[[ Study material, beginning ]]

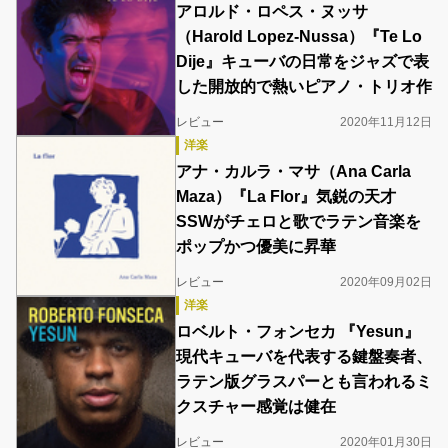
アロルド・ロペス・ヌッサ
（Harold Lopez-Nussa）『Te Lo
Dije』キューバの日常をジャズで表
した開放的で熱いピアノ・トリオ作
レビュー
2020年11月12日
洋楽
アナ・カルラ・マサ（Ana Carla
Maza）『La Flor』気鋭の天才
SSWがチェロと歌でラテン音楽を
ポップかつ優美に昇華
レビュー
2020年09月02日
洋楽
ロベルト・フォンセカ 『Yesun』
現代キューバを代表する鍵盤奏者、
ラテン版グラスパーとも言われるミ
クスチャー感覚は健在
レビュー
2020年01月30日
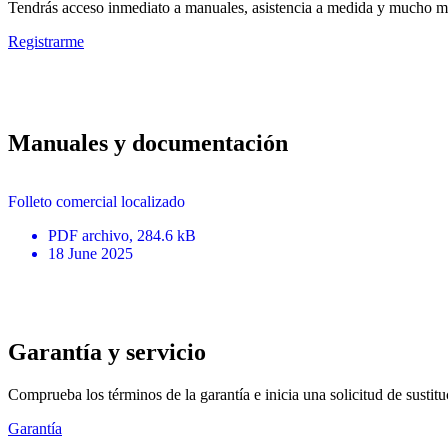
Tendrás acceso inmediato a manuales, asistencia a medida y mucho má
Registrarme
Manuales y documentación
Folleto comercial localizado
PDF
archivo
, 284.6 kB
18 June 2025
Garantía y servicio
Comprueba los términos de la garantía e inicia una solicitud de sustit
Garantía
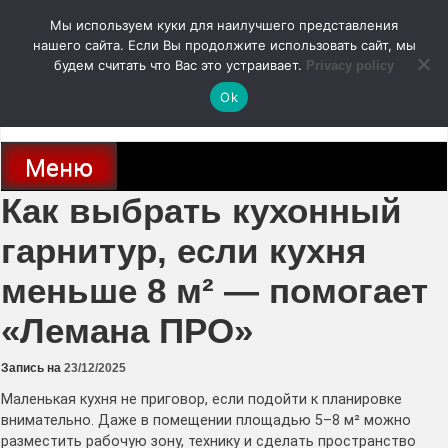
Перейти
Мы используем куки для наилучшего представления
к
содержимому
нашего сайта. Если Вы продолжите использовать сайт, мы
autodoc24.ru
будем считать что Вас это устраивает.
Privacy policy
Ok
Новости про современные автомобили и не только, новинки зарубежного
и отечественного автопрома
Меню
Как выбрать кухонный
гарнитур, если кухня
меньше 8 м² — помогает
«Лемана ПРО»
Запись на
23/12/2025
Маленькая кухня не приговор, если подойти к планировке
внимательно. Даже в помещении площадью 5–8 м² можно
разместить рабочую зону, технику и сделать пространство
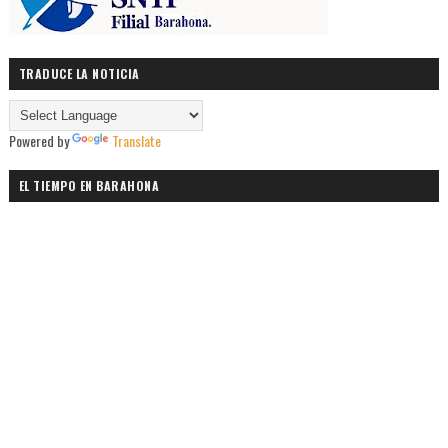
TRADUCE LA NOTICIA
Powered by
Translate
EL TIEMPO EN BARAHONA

[[ Study material, end ]]
[[ Study material, beginning ]]

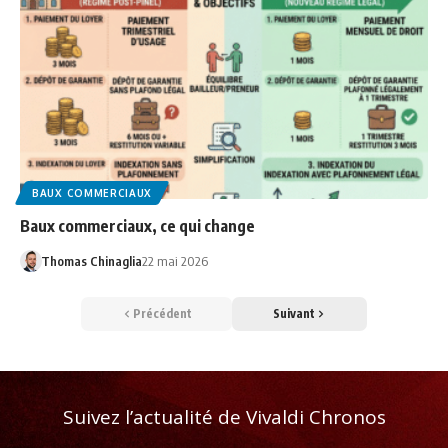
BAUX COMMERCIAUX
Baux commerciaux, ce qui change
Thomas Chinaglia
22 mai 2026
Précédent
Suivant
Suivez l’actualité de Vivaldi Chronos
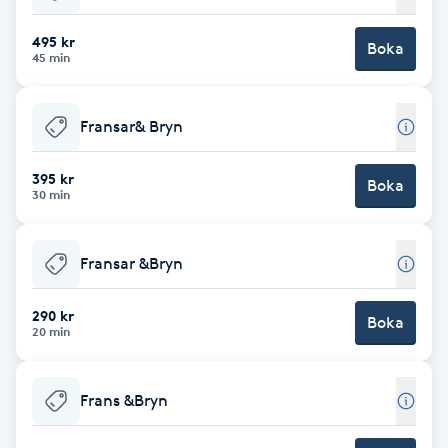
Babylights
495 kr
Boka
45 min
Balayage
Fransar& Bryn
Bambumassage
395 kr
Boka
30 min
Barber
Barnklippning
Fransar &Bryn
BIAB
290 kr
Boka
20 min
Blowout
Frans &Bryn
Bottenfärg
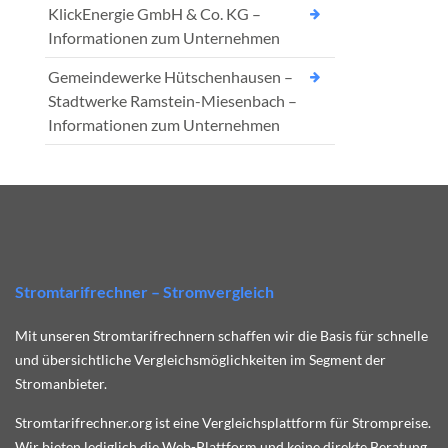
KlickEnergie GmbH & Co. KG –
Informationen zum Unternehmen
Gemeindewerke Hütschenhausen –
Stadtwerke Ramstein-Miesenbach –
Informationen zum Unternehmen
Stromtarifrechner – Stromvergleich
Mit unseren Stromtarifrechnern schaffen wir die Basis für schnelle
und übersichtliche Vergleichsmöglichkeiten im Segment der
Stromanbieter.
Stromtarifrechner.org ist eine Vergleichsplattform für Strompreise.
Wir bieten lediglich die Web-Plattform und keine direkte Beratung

[[ Study material, end ]]

**Exercise brief**
Please return the lines of the listing from the line with "KlickEnergie GmbH & Co. KG –" up to and including the line with "Stromtarifrechner.org ist eine", repeated exactly.

**Answer for the task**
KlickEnergie GmbH & Co. KG –
Informationen zum Unternehmen
Gemeindewerke Hütschenhausen –
Stadtwerke Ramstein-Miesenbach –
Informationen zum Unternehmen
Stromtarifrechner – Stromvergleich
Mit unseren Stromtarifrechnern schaffen wir die Basis für schnelle
und übersichtliche Vergleichsmöglichkeiten im Segment der
Stromanbieter.
Stromtarifrechner.org ist eine Vergleichsplattform für Strompreise.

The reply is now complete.